---------- TEXTE PRÉSENTÉ ----------

L’i­dée de non-vio­lence a‑t-elle un point de contact avec la sphère des idées socia­listes et la tac­tique réelle du mou­ve­ment démo­cra­tique ouvrier ? Au XIXe siècle tous les socia­listes étaient d’ac­cord pour dire que le « monde de la vio­lence » devait être détruit. L’a­ve­nir se pré­sen­tait à eux comme une asso­cia­tion d’in­di­vi­dus dans laquelle le libre déve­lop­pe­ment de cha­cun serait la condi­tion du libre déve­lop­pe­ment de tous. Et pour­tant la voie menant à un tel but consis­tait pour la majo­ri­té des socia­listes en une révo­lu­tion vio­lente. Pour­quoi ? Les diri­geants bour­geois et les idéo­logues étaient enclins à consi­dé­rer les socia­listes comme des « maniaques san­glants », se refu­sant à voir la filia­tion évi­dente entre la manière dont eux-mêmes avaient accé­dé au pou­voir et celle avec laquelle on se pré­pa­rait à les renverser.

Le roman­tisme des com­plots et des com­bats de bar­ri­cades plane sur le siècle der­nier. À qui s’a­dresse le tableau de Dela­croix « La liber­té sur les bar­ri­cades » ? Aux répu­bli­cains ou aux socia­listes ? Aux bour­geois ou aux pro­lé­taires ? Qui était Gari­bal­di, ce che­va­lier sans peur et sans reproche ? Un révo­lu­tion­naire ou un socia­liste ? Le droit des citoyens des États-Unis de pos­sé­der une arme fut jus­ti­fié par les « pères fon­da­teurs » de façon très simple. Si le gou­ver­ne­ment était allé contre la volon­té du peuple, le peuple en armes l’au­rait dépo­sé et en aurait choi­si un autre. La révo­lu­tion vio­lente appa­rais­sait (et en géné­ral était) la seule forme pos­sible pour chan­ger l’ordre des choses : l’ordre féo­dal en ordre bour­geois, l’ordre bour­geois en ordre socia­liste. Bref, même les enne­mis de prin­cipe de la vio­lence ne pou­vaient se pas­ser d’elle en tant que moyen de lutte.

----------

# [CONSIGNE A]
D'après le texte sur la non-violence et les idées socialistes, quelle voie menant à leur but la majorité des socialistes du XIXe siècle envisageait-elle ?
# [CONSIGNE B]
Poursuivez le texte sur la non-violence et les idées socialistes à partir de sa dernière phrase.

---------- DONNÉES FOURNIES ----------

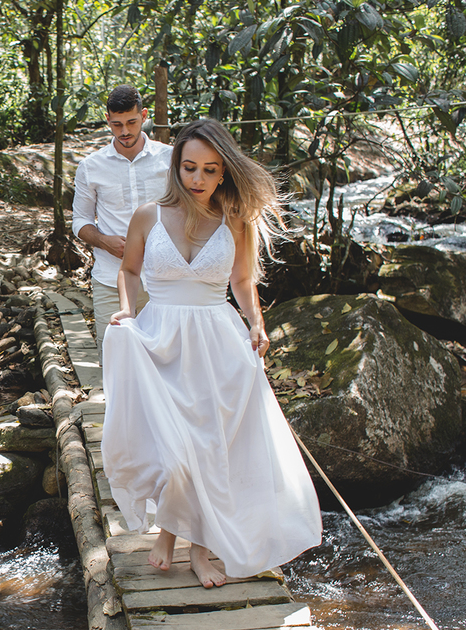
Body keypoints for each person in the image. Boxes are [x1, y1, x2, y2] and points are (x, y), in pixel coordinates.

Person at [100, 118, 322, 588]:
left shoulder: (235, 220)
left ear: (224, 173)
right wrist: (126, 312)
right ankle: (170, 528)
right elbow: (129, 271)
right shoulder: (147, 215)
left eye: (209, 170)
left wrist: (257, 323)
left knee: (212, 448)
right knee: (172, 449)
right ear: (175, 166)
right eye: (189, 168)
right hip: (160, 338)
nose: (197, 180)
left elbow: (241, 281)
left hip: (218, 343)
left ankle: (198, 550)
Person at [72, 84, 174, 358]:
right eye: (117, 125)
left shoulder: (170, 158)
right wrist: (103, 241)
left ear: (144, 115)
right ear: (107, 120)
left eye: (131, 122)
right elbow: (80, 221)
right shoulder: (91, 166)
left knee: (164, 358)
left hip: (164, 277)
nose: (125, 131)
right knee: (115, 359)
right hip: (110, 277)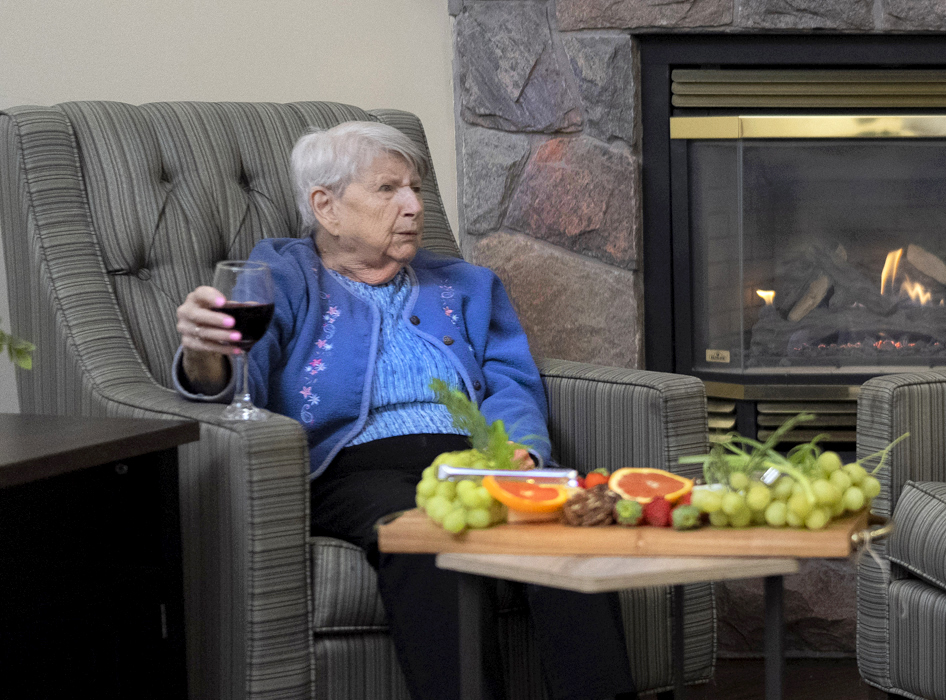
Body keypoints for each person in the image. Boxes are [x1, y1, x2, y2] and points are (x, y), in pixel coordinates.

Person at [172, 121, 634, 700]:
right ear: (327, 206)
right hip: (354, 468)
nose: (414, 205)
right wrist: (203, 351)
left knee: (570, 527)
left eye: (414, 187)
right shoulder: (284, 274)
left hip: (476, 461)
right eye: (389, 189)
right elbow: (243, 379)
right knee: (427, 538)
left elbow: (511, 381)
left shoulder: (467, 284)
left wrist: (523, 447)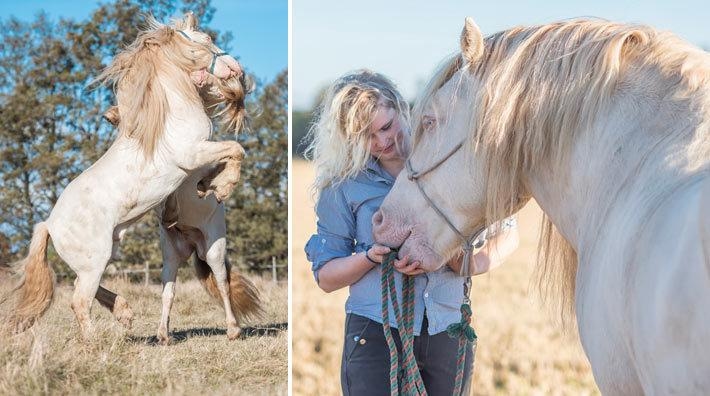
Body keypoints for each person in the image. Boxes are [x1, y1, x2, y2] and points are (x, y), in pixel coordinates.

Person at [304, 69, 519, 395]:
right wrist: (370, 257)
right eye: (367, 136)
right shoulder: (344, 186)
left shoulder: (451, 165)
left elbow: (508, 233)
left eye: (387, 127)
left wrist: (469, 263)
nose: (382, 142)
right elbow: (326, 277)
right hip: (374, 332)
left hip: (447, 329)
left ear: (402, 108)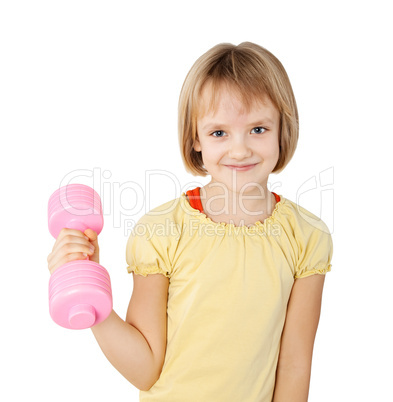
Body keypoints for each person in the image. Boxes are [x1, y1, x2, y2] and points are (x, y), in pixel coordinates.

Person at [47, 42, 333, 402]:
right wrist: (90, 298)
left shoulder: (306, 237)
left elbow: (294, 365)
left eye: (258, 129)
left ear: (282, 129)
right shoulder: (160, 233)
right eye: (219, 133)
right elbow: (145, 369)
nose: (240, 149)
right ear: (195, 138)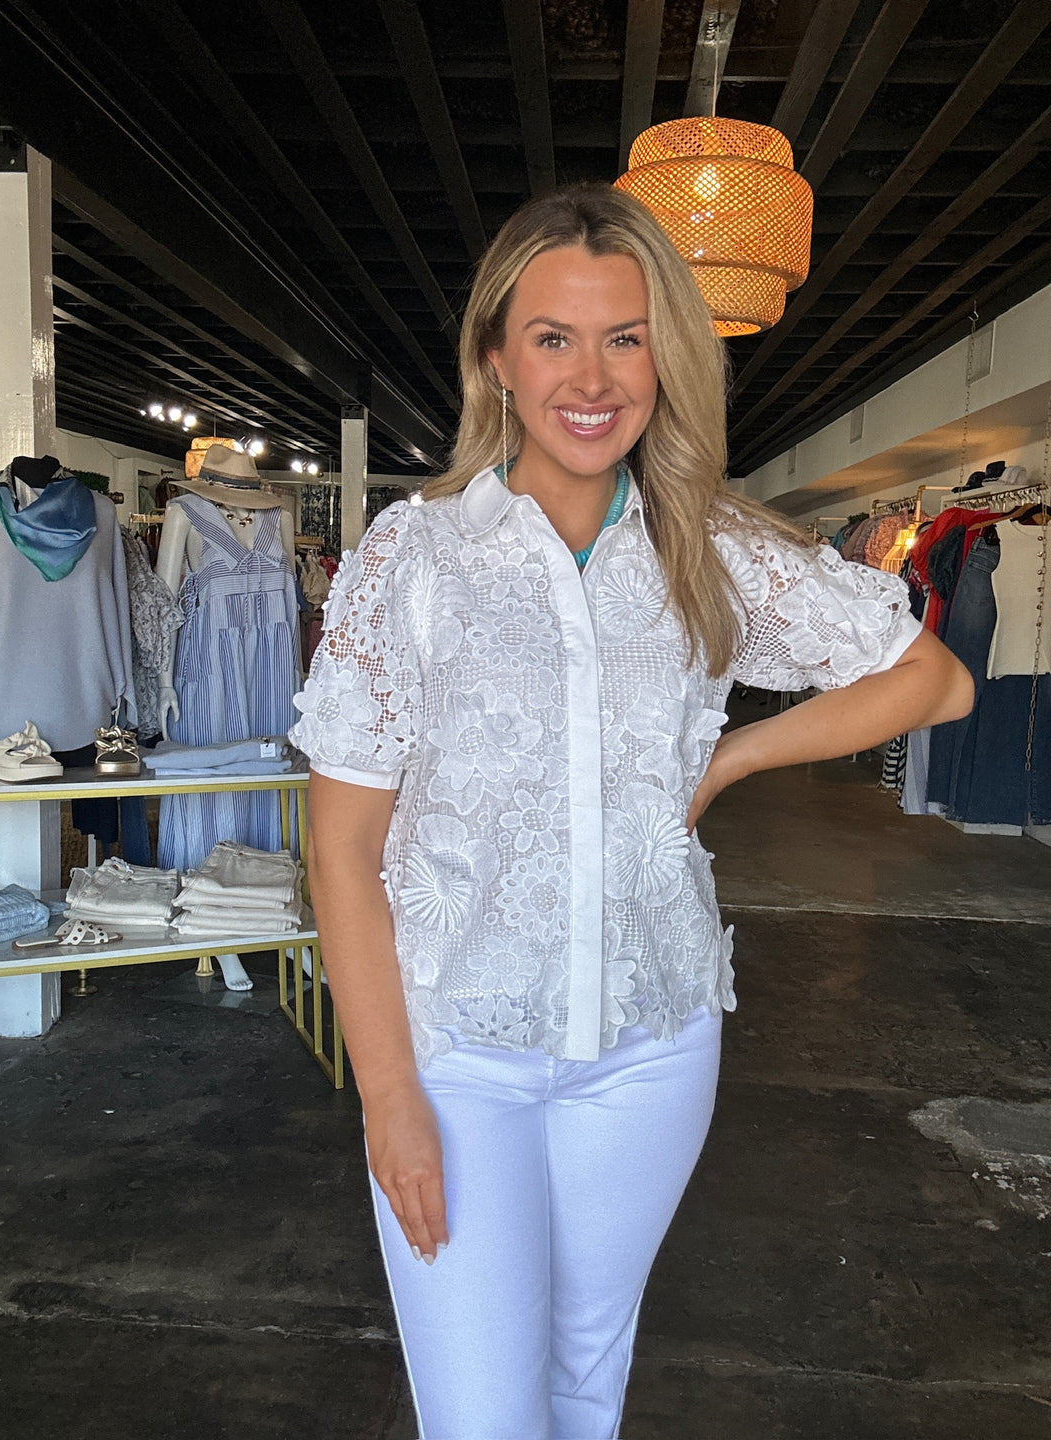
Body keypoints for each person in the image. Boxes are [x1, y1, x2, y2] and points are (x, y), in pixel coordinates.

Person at [290, 184, 973, 1440]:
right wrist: (389, 1095)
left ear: (670, 354)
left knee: (584, 1385)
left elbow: (934, 676)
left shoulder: (708, 545)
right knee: (485, 1418)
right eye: (554, 336)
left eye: (629, 335)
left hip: (654, 1045)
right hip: (461, 1061)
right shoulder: (416, 555)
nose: (592, 376)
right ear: (497, 355)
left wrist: (735, 757)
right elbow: (341, 845)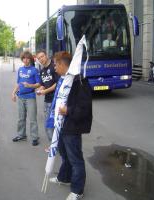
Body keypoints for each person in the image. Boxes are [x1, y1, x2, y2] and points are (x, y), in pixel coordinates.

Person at [49, 51, 92, 200]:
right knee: (65, 155)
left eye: (56, 64)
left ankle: (77, 190)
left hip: (72, 126)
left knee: (75, 159)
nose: (54, 67)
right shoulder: (64, 79)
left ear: (62, 64)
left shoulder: (79, 81)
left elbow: (85, 108)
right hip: (62, 125)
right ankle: (64, 178)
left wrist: (68, 110)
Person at [11, 51, 41, 146]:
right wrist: (13, 93)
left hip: (30, 97)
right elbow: (18, 83)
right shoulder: (20, 69)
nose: (25, 60)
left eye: (28, 58)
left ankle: (35, 137)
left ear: (31, 59)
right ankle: (21, 135)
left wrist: (29, 85)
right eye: (24, 58)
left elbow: (38, 84)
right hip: (20, 97)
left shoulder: (34, 70)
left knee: (32, 119)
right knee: (21, 118)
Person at [36, 50, 58, 146]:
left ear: (46, 56)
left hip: (56, 99)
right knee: (49, 124)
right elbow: (42, 84)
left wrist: (45, 91)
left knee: (55, 124)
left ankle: (55, 146)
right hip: (47, 100)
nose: (41, 59)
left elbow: (57, 84)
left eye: (42, 56)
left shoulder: (54, 66)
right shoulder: (42, 71)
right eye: (39, 58)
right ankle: (54, 145)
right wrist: (40, 90)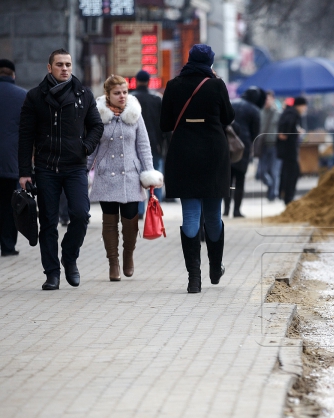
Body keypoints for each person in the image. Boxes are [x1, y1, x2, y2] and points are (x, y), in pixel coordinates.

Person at [18, 48, 104, 290]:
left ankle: (69, 257)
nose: (65, 68)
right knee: (47, 221)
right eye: (59, 65)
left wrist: (85, 147)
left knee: (80, 214)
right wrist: (25, 172)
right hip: (46, 167)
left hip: (75, 167)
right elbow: (25, 136)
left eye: (68, 64)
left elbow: (96, 126)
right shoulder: (35, 97)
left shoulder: (83, 95)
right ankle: (52, 274)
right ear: (49, 68)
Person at [161, 44, 235, 293]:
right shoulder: (216, 85)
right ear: (210, 62)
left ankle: (194, 278)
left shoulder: (174, 85)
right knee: (213, 215)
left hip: (184, 154)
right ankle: (216, 268)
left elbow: (165, 123)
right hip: (214, 153)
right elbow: (228, 117)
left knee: (191, 215)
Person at [88, 74, 163, 281]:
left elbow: (144, 146)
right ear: (108, 95)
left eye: (124, 92)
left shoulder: (135, 114)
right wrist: (83, 172)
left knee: (130, 220)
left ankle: (128, 255)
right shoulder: (97, 116)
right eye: (117, 93)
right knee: (109, 221)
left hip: (130, 175)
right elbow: (91, 148)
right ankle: (113, 262)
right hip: (106, 175)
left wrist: (149, 173)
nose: (122, 96)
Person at [225, 86, 264, 217]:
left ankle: (226, 209)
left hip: (227, 144)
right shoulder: (254, 110)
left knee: (227, 180)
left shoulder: (231, 103)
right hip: (243, 147)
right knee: (240, 179)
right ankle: (236, 210)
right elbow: (256, 132)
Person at [0, 59, 26, 257]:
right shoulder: (23, 96)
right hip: (11, 162)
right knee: (10, 206)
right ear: (13, 75)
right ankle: (8, 246)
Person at [131, 70, 165, 201]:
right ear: (149, 81)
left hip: (134, 143)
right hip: (154, 142)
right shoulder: (156, 99)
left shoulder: (131, 98)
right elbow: (163, 124)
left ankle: (139, 206)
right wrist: (163, 143)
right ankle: (156, 202)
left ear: (136, 80)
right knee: (154, 171)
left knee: (137, 175)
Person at [277, 96, 307, 205]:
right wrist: (289, 134)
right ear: (299, 105)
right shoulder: (293, 114)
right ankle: (288, 198)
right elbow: (284, 133)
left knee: (288, 172)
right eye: (304, 106)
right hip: (289, 150)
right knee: (293, 173)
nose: (305, 109)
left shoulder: (288, 112)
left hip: (286, 151)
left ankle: (286, 195)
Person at [258, 90, 281, 201]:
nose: (267, 101)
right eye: (265, 99)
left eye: (269, 98)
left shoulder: (278, 113)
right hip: (262, 145)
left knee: (273, 170)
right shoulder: (260, 112)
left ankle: (272, 194)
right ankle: (270, 185)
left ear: (273, 99)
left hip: (274, 145)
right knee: (261, 172)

----------

# [RÉPONSE A]
Une révolution violente.

# [RÉPONSE B]
La scis­sion par­mi les ouvriers socia­listes entre anar­chistes et sociaux-démo­crates, la polé­mique entre Marx et Bakou­nine au XIXe siècle, et la des­ti­née de la social-démo­cra­tie et des diverses branches de l’a­nar­chisme au XXe siècle furent déter­mi­nées en par­tie par la recherche, recherche contra­dic­toire, recherche « par la méthode des essais et des erreurs », par la recherche donc d’une tac­tique et d’une stra­té­gie fon­da­men­ta­le­ment neuves à une époque où l’i­dée de la non-vio­lence devient de plus en plus vitale et le pro­grès des moyens d’exer­cer la vio­lence de plus en plus rapide. L’in­tel­li­gent­sia bour­geoise ayant juré fidé­li­té au « qua­trième état », et par suite s’ar­ro­geant par­fois le droit de par­ler au nom de la classe ouvrière sans jus­ti­fi­ca­tion suf­fi­sante, sur­es­ti­ma natu­rel­le­ment ses pos­si­bi­li­tés théo­riques et sous-esti­ma le bon sens et l’ex­pé­rience pra­tique des masses. « Les tra­vailleurs seuls ne peuvent s’é­le­ver au des­sus du trade-unio­nisme », répé­taient-ils au lieu de com­prendre ce qu’é­tait le trade-unio­nisme. Et ce n’est que là où l’es­prit de recherche des révo­lu­tion­naires s’ap­puyait sur la pra­tique du mou­ve­ment ouvrier indé­pen­dant, la géné­ra­li­sait, qu’il par­ve­nait à appor­ter du nou­veau. C’est ain­si que l’a­nar­cho-syn­di­ca­lisme « décou­vrit » le carac­tère révo­lu­tion­naire du trade-unio­nisme pure­ment paci­fique et la signi­fi­ca­tion poli­tique de la grève générale.

La conclu­sion célèbre à laquelle arri­vèrent Marx et Engels à pro­pos du pas­sage non violent et par­le­men­taire de l’An­gle­terre au socia­lisme avait été pré­cé­dé par le mou­ve­ment char­tiste. En 1905, la grève géné­rale d’oc­tobre triom­pha en Rus­sie, tan­dis que l’in­sur­rec­tion armée de décembre échouait. La révo­lu­tion de février-mars 1917 qui ren­ver­sa le Tsar ne fut pas le résul­tat de « l’in­sur­rec­tion consi­dé­rée comme un art ». Ce sont les mani­fes­ta­tions spon­ta­nées et les grèves, plus l’in­sou­mis­sion civile du régi­ment de Vol­hy­nie mar­quant le pas­sage des troupes aux côtés du peuple qui eurent pour résul­tat une révo­lu­tion où le sang ne fut pas versé.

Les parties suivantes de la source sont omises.